Items drawn from a dataset
>>>

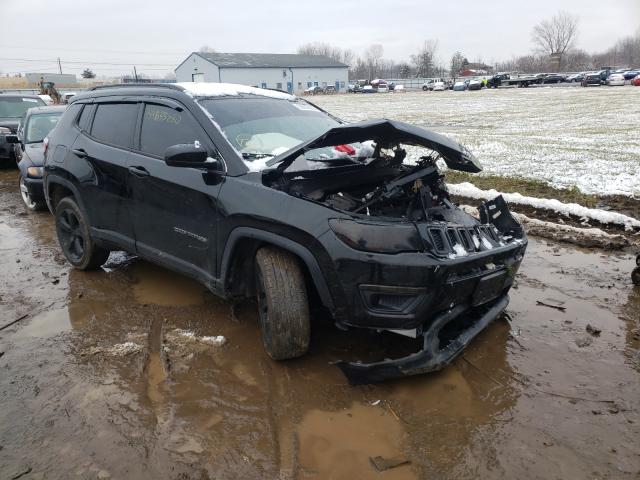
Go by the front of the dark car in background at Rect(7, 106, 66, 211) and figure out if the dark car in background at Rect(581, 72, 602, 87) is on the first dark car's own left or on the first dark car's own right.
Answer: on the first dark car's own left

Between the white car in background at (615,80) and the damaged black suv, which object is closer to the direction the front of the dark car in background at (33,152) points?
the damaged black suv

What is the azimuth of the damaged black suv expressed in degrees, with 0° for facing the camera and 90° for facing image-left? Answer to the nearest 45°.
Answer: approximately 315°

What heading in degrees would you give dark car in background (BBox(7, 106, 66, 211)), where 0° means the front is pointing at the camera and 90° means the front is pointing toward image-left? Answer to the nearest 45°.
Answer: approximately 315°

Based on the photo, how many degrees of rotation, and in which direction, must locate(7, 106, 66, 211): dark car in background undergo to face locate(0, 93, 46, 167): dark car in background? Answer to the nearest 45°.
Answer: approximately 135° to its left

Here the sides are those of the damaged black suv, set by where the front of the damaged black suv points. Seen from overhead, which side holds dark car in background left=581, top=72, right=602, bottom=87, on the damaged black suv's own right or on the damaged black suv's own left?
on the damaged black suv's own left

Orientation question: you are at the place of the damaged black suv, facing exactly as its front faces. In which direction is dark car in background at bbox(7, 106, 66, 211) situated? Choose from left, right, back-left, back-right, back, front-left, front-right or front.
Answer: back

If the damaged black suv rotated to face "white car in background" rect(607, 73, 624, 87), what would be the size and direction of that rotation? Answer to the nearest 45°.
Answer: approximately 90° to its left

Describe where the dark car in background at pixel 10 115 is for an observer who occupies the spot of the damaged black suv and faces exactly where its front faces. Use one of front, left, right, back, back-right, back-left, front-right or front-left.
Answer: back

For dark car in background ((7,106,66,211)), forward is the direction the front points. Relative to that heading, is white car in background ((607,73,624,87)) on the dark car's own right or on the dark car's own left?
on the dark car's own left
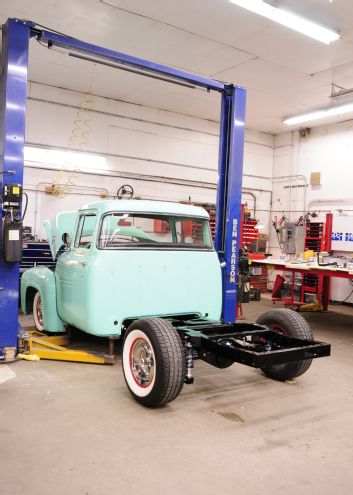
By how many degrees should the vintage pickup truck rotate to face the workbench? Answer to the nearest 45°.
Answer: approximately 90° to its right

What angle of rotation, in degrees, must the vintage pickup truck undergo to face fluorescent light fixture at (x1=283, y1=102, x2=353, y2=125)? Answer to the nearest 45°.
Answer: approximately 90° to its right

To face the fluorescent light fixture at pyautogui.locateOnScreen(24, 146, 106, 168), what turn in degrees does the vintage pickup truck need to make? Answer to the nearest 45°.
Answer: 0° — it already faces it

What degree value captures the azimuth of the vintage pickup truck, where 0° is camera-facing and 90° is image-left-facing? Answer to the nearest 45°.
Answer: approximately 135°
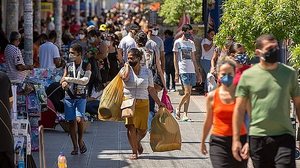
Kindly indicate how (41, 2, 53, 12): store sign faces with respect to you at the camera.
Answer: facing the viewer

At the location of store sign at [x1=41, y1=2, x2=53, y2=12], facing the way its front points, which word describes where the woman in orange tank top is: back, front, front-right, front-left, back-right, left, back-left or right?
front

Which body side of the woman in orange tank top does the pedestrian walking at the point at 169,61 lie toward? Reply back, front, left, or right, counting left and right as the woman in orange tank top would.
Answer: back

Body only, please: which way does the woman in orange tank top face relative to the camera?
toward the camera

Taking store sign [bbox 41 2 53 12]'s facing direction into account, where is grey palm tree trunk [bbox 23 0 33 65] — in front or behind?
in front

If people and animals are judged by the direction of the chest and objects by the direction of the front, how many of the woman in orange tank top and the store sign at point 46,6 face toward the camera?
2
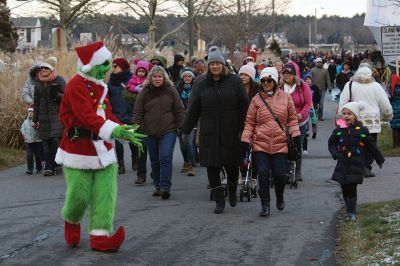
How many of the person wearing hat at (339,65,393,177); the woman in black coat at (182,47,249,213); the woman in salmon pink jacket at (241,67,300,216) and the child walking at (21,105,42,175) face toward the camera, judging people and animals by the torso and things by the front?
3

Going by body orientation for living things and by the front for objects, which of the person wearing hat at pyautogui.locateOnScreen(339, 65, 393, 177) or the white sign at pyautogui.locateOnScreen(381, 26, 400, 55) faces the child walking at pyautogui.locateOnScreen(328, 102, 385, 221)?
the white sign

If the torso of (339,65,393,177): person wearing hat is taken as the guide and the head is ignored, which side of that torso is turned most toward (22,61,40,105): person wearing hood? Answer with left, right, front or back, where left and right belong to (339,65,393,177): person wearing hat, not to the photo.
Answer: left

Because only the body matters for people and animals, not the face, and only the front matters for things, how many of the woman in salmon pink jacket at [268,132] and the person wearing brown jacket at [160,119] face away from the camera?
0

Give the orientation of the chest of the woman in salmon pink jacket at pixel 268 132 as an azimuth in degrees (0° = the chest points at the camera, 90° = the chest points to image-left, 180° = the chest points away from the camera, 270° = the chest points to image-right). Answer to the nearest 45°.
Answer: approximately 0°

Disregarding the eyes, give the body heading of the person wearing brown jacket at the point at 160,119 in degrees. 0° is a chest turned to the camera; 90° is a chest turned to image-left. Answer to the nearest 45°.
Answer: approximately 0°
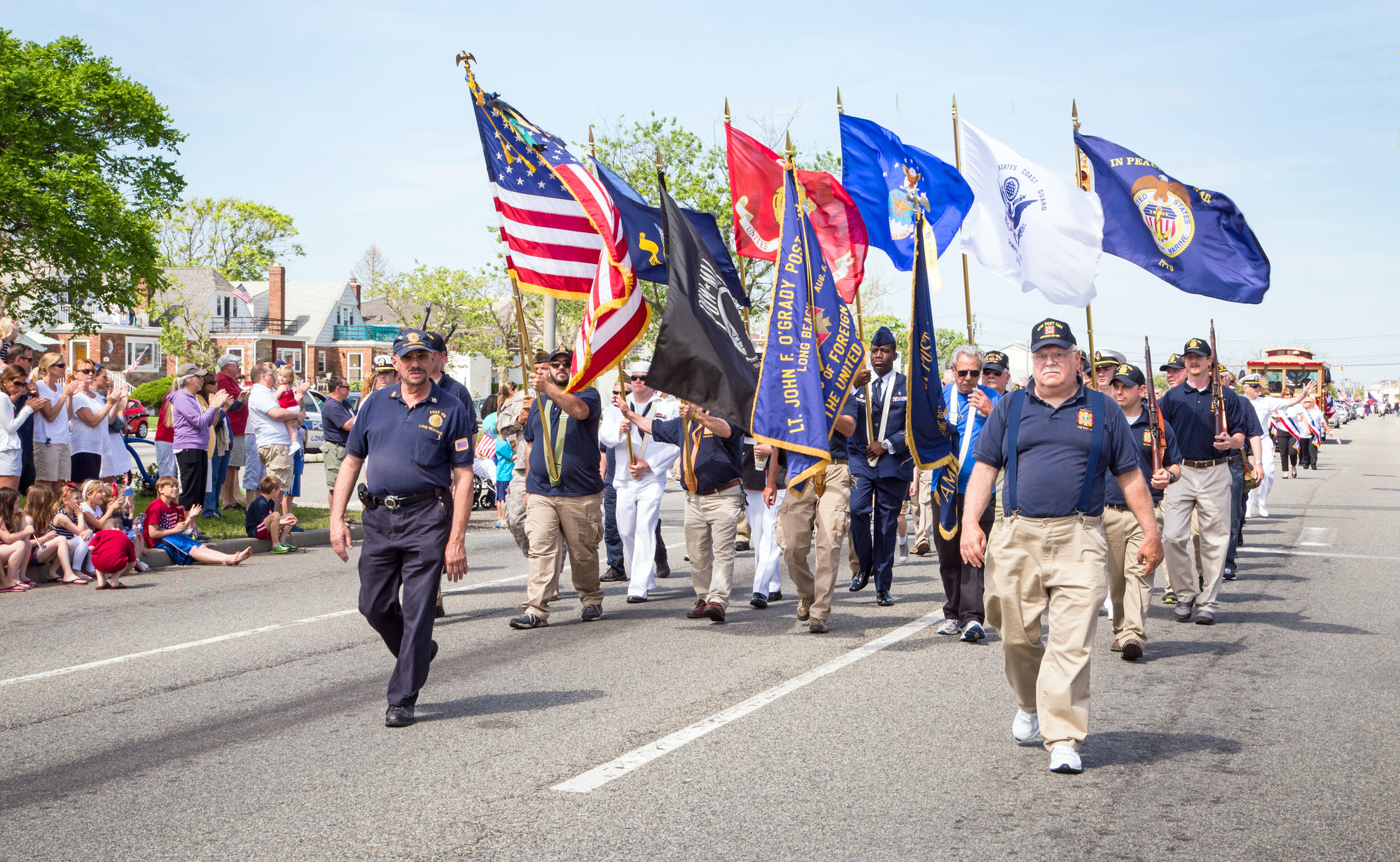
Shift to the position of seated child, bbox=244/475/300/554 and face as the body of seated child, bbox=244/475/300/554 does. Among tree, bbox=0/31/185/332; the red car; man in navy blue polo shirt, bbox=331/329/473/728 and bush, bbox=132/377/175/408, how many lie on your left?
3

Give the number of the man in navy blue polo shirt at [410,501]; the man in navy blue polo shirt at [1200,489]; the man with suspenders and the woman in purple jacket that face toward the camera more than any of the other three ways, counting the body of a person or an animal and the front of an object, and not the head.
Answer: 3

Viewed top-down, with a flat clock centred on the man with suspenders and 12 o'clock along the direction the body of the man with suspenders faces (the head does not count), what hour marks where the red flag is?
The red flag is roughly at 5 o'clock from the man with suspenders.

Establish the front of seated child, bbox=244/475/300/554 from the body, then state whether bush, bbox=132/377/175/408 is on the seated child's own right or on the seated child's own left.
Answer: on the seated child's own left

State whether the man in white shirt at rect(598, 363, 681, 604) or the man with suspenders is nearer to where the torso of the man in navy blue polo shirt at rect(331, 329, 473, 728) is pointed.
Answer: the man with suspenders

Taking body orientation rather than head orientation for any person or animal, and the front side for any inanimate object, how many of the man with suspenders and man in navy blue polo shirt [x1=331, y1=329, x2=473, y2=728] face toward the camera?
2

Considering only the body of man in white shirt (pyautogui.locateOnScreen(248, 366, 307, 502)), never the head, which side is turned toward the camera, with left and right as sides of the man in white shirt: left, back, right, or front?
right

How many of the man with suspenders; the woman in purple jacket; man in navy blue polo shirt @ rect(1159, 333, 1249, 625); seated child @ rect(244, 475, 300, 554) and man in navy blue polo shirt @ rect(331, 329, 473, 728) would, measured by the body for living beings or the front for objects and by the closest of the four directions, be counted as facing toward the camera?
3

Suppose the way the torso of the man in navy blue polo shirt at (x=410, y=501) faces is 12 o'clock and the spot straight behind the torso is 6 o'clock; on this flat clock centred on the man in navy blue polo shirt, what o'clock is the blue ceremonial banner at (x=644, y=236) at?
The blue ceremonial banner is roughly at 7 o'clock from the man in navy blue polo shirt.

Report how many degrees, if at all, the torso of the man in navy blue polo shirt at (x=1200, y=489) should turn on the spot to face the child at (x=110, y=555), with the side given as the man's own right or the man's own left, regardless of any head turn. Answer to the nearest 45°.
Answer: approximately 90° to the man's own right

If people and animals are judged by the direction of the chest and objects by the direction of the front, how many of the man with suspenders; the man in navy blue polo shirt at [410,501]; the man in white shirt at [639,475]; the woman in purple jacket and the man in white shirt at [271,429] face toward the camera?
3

<<<

TASK REQUIREMENTS: Rewrite all of the items above, swapping "Answer to the nearest 45°" for "Round to the nearest 45°" and leaving everything else unchanged. Omit the pictures from your answer.

ANSWER FOR THE TASK:
Go by the front of the dark car in background at Rect(7, 106, 66, 211) and figure out if the dark car in background at Rect(581, 72, 602, 87) is on the first dark car's own left or on the first dark car's own right.
Answer: on the first dark car's own left

Between the white car in background at (615,80) and the damaged black suv, which object is closer to the direction the front of the dark car in background at (33,152) points?
the damaged black suv

What is the azimuth of the damaged black suv expressed in degrees, with 0° for facing the camera and 90° for facing image-left? Round to the nearest 45°.
Answer: approximately 315°

What heading in degrees would you give dark car in background (BBox(7, 106, 66, 211)), where 0° means the front is pointing at the camera and 90° means the front is pointing toward image-left? Round to the nearest 45°.
Answer: approximately 315°

Based on the photo, how many degrees of rotation, and in which direction, must locate(7, 106, 66, 211): dark car in background undergo to face locate(0, 93, 46, 167): dark car in background? Round to the nearest 45°.
Answer: approximately 135° to its left

Here the sides are those of the damaged black suv, set by where the front of the damaged black suv points. Seen from overhead, which side holds dark car in background left=581, top=72, right=602, bottom=87, on the damaged black suv's own right or on the damaged black suv's own left?
on the damaged black suv's own left

Orientation question: you are at the place of the damaged black suv, facing exactly as its front faces. In which direction is dark car in background at bbox(7, 106, 66, 211) situated? Choose from left, right, back-left, back-right, back, front-left, front-right or front.
Answer: back

If the damaged black suv rotated to face "white car in background" rect(607, 73, 624, 87), what would be the size and direction of that rotation? Round to the nearest 45°.
Answer: approximately 90° to its left

Describe where the dark car in background at pixel 10 115 is for an observer who occupies the spot of the damaged black suv and faces exactly where its front faces. Use one of front, left, right, back, back-right, back-left, front-right or front-left.
Answer: back

For dark car in background ((7,106,66,211)), forward is the direction the front points. Relative to that heading, is white car in background ((607,73,624,87)) on the dark car's own right or on the dark car's own left?
on the dark car's own left
By how many degrees should the vintage pickup truck rotate to face the workbench? Round to the nearest 45°.
Answer: approximately 90° to its right

What angle of rotation, in degrees, must the vintage pickup truck undergo to face fluorescent light fixture at (x1=283, y1=102, x2=353, y2=125)? Round to the nearest 45°.
Answer: approximately 90° to its right

To face the fluorescent light fixture at pyautogui.locateOnScreen(24, 146, 106, 168), what turn in degrees does the vintage pickup truck need to make? Round to the nearest 45°.
Answer: 0° — it already faces it

What degree value captures the azimuth of the vintage pickup truck, where 0° is camera-facing and 90° is image-left-facing? Round to the nearest 45°.
Answer: approximately 135°
Kindly indicate how (41, 2, 53, 12): store sign faces with respect to you at the camera.
Answer: facing the viewer

At the location of store sign at [x1=41, y1=2, x2=53, y2=12], facing the way its front points, which word describes where the woman in orange tank top is: back, front, front-right, front-left, back-right, left, back-left or right?
front

Which body side of the woman in orange tank top does the pedestrian walking at the point at 169,61 lie toward? Reply back, front, left, or right, counting left and right as the woman in orange tank top would.
Answer: back

Body only, please: which way does the woman in orange tank top face relative to the camera?
toward the camera

Taking store sign [bbox 41 2 53 12]'s facing direction into account, where is grey palm tree trunk [bbox 23 0 33 65] — in front or behind?
in front

If people and animals are judged by the direction of the chest and objects by the direction of the front, how many of the woman in orange tank top and the store sign at point 46,6 face toward the camera?
2
How many of the person wearing hat at (339,65,393,177); the woman in black coat at (182,47,249,213); the woman in salmon pink jacket at (241,67,300,216) and the child walking at (21,105,42,175) face toward the camera, judging people and animals by the torso and things by the front?
3

Going by body orientation for living things and by the front for objects, which of the person wearing hat at pyautogui.locateOnScreen(339, 65, 393, 177) or the white sign at pyautogui.locateOnScreen(381, 26, 400, 55) faces the child walking at pyautogui.locateOnScreen(328, 102, 385, 221)?
the white sign

If the torso of (339,65,393,177): person wearing hat is taken as the guide and the head is ignored, which side of that torso is turned most toward (22,61,40,105): person wearing hood? Answer with left, right, front or back, where left and right belong to (339,65,393,177): person wearing hat, not to the photo.
Answer: left

Because only the body matters for people and animals, not the face, and only the front matters for things, how many of the woman in salmon pink jacket at [268,132] and the person wearing brown jacket at [160,119] face away from the camera?
0

Give the orientation of the chest of the woman in salmon pink jacket at pixel 268 132 as an azimuth in degrees (0° = the chest points at the camera, 90° = the chest points to image-left, 180° = the chest points away from the camera, 270° = the chest points to image-right). Round to the nearest 45°.
Answer: approximately 0°

Disregarding the eyes, give the body heading of the person wearing brown jacket at the point at 160,119 in degrees. 0° is a chest turned to the camera; 90° is a chest turned to image-left. Round to the nearest 45°.
Answer: approximately 0°
Shift to the position of seated child, bbox=244/475/300/554 and face as the body of seated child, bbox=244/475/300/554 does. Among tree, bbox=0/31/185/332; the red car; man in navy blue polo shirt, bbox=331/329/473/728 and bush, bbox=132/377/175/408, how many lie on your left?
3

Give the number of the man in navy blue polo shirt at [410,501]; the man in navy blue polo shirt at [1200,489]; the man with suspenders and the woman in purple jacket that face toward the camera more than any of the other three ways, counting the body of a person or an animal and the front of an object, and not the head.
Answer: 3

Viewed top-down, with a flat clock centred on the man with suspenders and 12 o'clock along the direction the body of the man with suspenders faces (the head does not count), what hour marks where the red flag is?
The red flag is roughly at 5 o'clock from the man with suspenders.

Establish the front of seated child, bbox=244/475/300/554 from the body, then state whether bush, bbox=132/377/175/408 is on the seated child's own right or on the seated child's own left.
Answer: on the seated child's own left

State whether the man in white shirt at rect(598, 363, 681, 604) or the man with suspenders is nearer to where the torso of the man in navy blue polo shirt at rect(331, 329, 473, 728) is pointed.
Answer: the man with suspenders

Taking body orientation rather than head orientation for any person or animal, and the front side for any inanimate object, how many of the man with suspenders and man in navy blue polo shirt [x1=331, y1=329, x2=473, y2=728] face toward the camera?
2

Considering only the body of man in white shirt (pyautogui.locateOnScreen(248, 366, 307, 502)), never the head, which side is turned toward the camera, with left and right as sides of the man in white shirt: left, back, right, or front?
right

How many of the man with suspenders; the woman in purple jacket; man in navy blue polo shirt @ rect(1159, 333, 1249, 625); seated child @ rect(244, 475, 300, 554) and man in navy blue polo shirt @ rect(331, 329, 473, 728) would, measured by the body for living beings or the front for objects and by the closest of the four directions, be counted as facing toward the camera?
3

Suppose the way the torso of the man in navy blue polo shirt at (x=410, y=501) faces is 12 o'clock and the spot straight behind the torso is 6 o'clock; on this flat clock centred on the man in navy blue polo shirt, what o'clock is the blue ceremonial banner at (x=644, y=236) at?
The blue ceremonial banner is roughly at 7 o'clock from the man in navy blue polo shirt.

Report how many degrees, if at all, the torso of the man in navy blue polo shirt at (x=1200, y=489) should turn on the spot to face the child at (x=110, y=555), with the side given as the man's own right or the man's own left, regardless of any head turn. Round to the nearest 45°.
Answer: approximately 90° to the man's own right

If people and animals are judged by the direction of the chest and objects by the direction of the front, how many of the man with suspenders; the man in navy blue polo shirt at [410,501]; the man in white shirt at [639,475]; the woman in purple jacket and the man in white shirt at [271,429] face toward the camera?
3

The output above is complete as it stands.